Reports: Medication Played a Role in Kanye West’s Hospitalization
Kanye West appears at the MTV Video Music Awards at Madison Square Garden in New York, in this file photoo. (Photo by Chris Pizzello/Invision/AP)
Epoch Newsroom
12/4/2016
Updated:
12/30/2023

After rapper Kanye West was released from a Los Angeles hospital earlier this week, more details have been revealed about the possible reasons why it happened.

While it has been reported that West, 39, suffered a nervous breakdown before his hospitalization last month, it may have stemmed from him taking medication in an “erratic” manner, TMZ reported, citing sources close to his family. The report stated that he “deviated from the prescribed dosage” of medication, which is what led to the alleged mental breakdown.

Some of West’s lyrics deal with taking psychiatric medication. On a track from his “Life of Pablo” album, he says: “You ain’t never seen nothing crazier than / This [expletive] when he off his Lexapro.”

West is currently under outpatient treatment but isn’t under constant observation, the TMZ report said.

Newly released audio from the 911 call that led to West’s hospitalization was released last week. A doctor can be heard speaking with a dispatcher.
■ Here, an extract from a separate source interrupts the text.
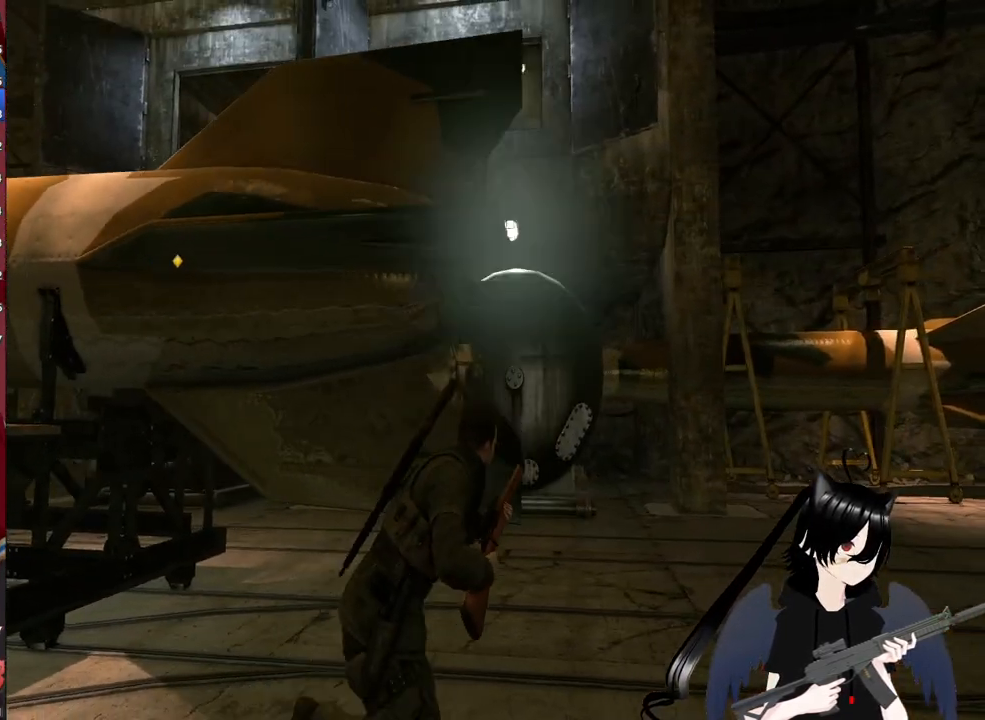
{"keys": ["d", "w"], "mouse": [], "mouse_move": "left", "events": [[20, "w", "down"]]}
“If you can bring both. I think he’s definitely gonna need to be hospitalized. I wouldn’t just do the police by itself,” a caller is heard saying about West, ABC13 reported.
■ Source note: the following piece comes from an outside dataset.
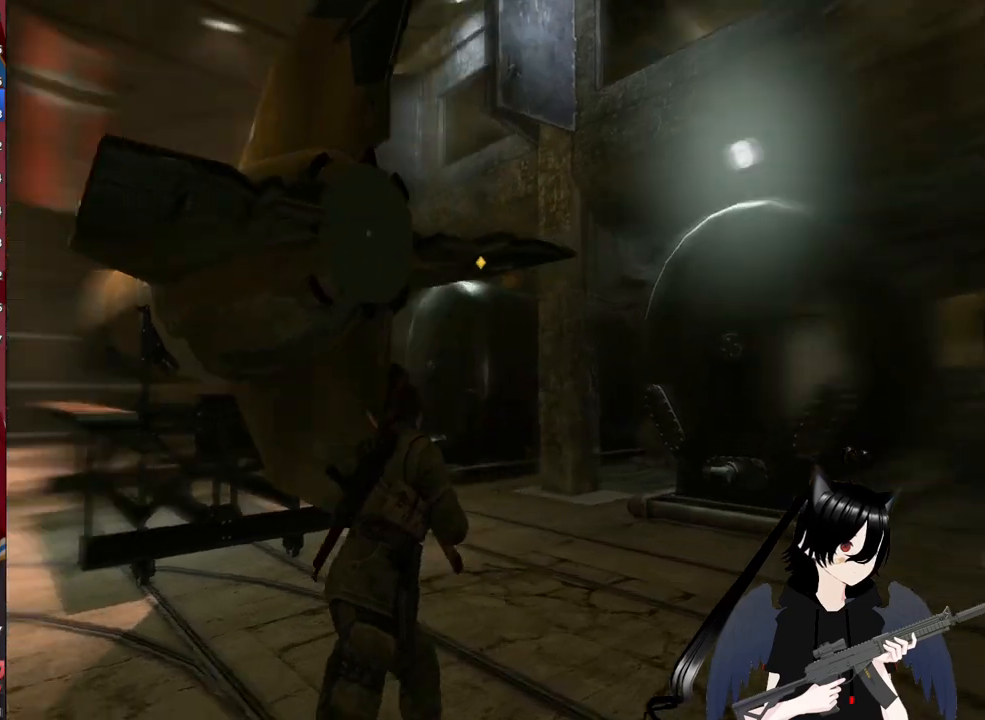
{"keys": ["d", "w"], "mouse": [], "mouse_move": "left", "events": []}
The dispatcher then replies: “Sir if you could just keep an eye on him. ...Don’t let him get any weapons or anything. If anything changes, if he does become physically combative between now and the police or paramedics getting there, give us a call back at 911.”

Before West was hospitalized, he made statements about Jay Z, Beyonce, and Republican President-elect Donald Trump during his last two concerts before cutting his Saint Pablo Tour short.

The rapper had been working at an intense pace, playing 40 dates in 86 days before he was sent to the UCLA Medical Center.